Нотр-Дам и погибель
Париж был прекрасен. И кто это идёт по авеню Гобелен с неудержимой улыбкой на лице? А это я. Авеню д' Итали и одноименная площадь – пройденный этап, шуршат машинами и листвой строго позади моего затылка. До Нотр-Дам остается ещё несколько километров чистого счастья. Жить можно: полдень, солнце.
Поездка вышла весёлой. Первым пунктом - Руан. Самолёт задержали. RER с улыбчивыми неграми и пробежка по сумрачному парижскому метро - опаздываю на автобус! - на северо-запад города, в Клиши-Батиньоль. Остановки в нужном месте, у гостиницы, нет. Недоумение ставит реальность на паузу. Не поверите! – нашел (после множественных расспросов) на минус четвёртом этаже; парочка грустных, потерянных арабов так и осталась стоять со своими чемоданами на сентябрьском асфальте.
Руан весь в готических соборах и фахтверковых домах, как Астрахань в кошках. Ночная, даже утренняя, прогулка – пора в обратный путь, в Париж. В домах ещё спят, а я улыбаюсь маленькому Наполеону на карикатурной лошади напротив мэрии. В 6 автобус отправился, но на выезде из города встал. Трасса заблокирована!
Дорожные рабочие бастуют, перегородили путь грузовиками. Понедельник, людям на учёбу, на работу. Мне – успеть бы на пересадку до Реймса. Постояли с полчаса, вышли покурить, успокоить нервы... Разговорился с водителем. Спрашиваю: может, позвонить в полицию, они разблокируют трассу? Ведь это же незаконно? Водила достал мобилу, стал набирать: спасибо тебе, странный русский, за столь необычную идею! Через 10 минут мы снова свободно катили мимо полей и просыпающихся городков. И все равно опоздали; пришлось менять билет.
Погуляв пару часов рядом с набережной Франсуа Миттерана, где ещё, знаете, такой деревянный стильный мост, и в парке Берси (атлетического вида арабы окружают турники, маленький сад имени Рабина горд своими цветами), погрузился до Реймса. Там соборы, остатки средневековых крепостей, вкусный рынок и собачка в парке, охочая до мясца в моем пакете, смущающая хозяев.
Ну а дальше очередные трудности переезда: идущий из Германии Фликсбас все же приехал - на полтора часа позже. Иных способов выбраться из Реймса не было. Страх и психоз на станции Шампань-Арденны!.. В многонациональной компании (включавшей любвеобильного румына, громко болтавшего по мобильному с разными девами по очереди), я вернулся в Париж часам к 10 вечера. Заселение в отель – до полуночи. Пришлось побегать взад и вперед по темной авеню де Шуази в поисках своего ночлега «с видом на город», оказавшимся спрятанным за вьетнамскими и камбоджийскими ресторанчиками. Побегать с бутылкой шампанского из Шампани в осторожной руке.

### Задания
A: Кто, согласно рассказу о поездке, перегородил трассу грузовиками на выезде из Руана?
B: Процитируйте отрывок из рассказа о поездке: начните с места, где стоят слова «Погуляв пару часов», и остановитесь после слов «пакете, смущающая хозяев.».
Опирайтесь только на рассказ о поездке.

### Имеющиеся данные

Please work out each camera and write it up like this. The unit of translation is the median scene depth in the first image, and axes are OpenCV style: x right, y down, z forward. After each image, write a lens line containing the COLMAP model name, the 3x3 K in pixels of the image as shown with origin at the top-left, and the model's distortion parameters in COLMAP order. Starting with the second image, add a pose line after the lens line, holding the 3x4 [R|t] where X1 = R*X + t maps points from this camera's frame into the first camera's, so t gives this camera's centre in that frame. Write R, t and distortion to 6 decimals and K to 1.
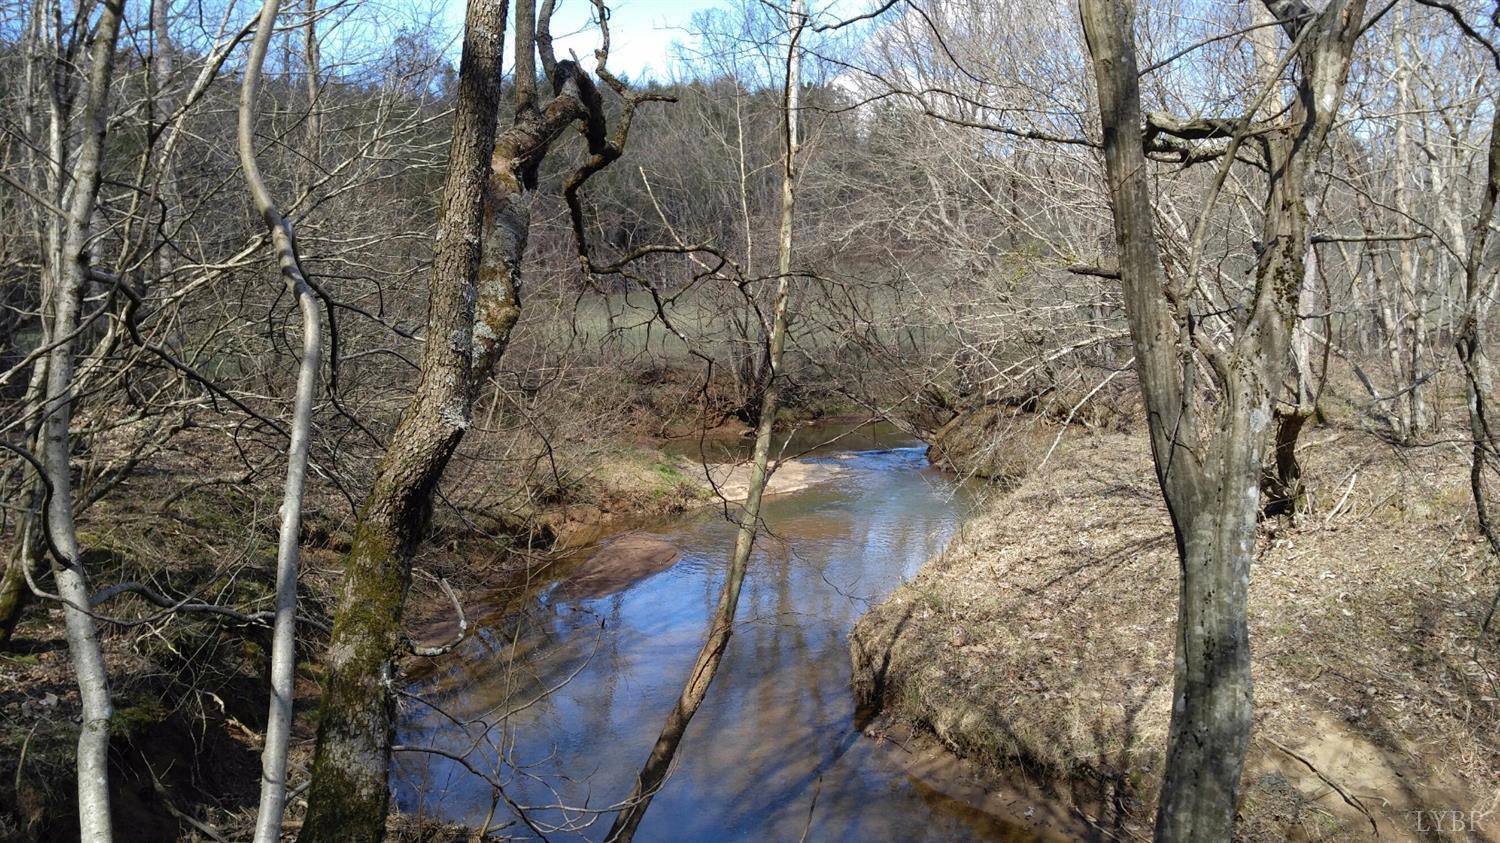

### Ответы
A: Бастующие дорожные рабочие.

B:
Погуляв пару часов рядом с набережной Франсуа Миттерана, где ещё, знаете, такой деревянный стильный мост, и в парке Берси (атлетического вида арабы окружают турники, маленький сад имени Рабина горд своими цветами), погрузился до Реймса. Там соборы, остатки средневековых крепостей, вкусный рынок и собачка в парке, охочая до мясца в моем пакете, смущающая хозяев.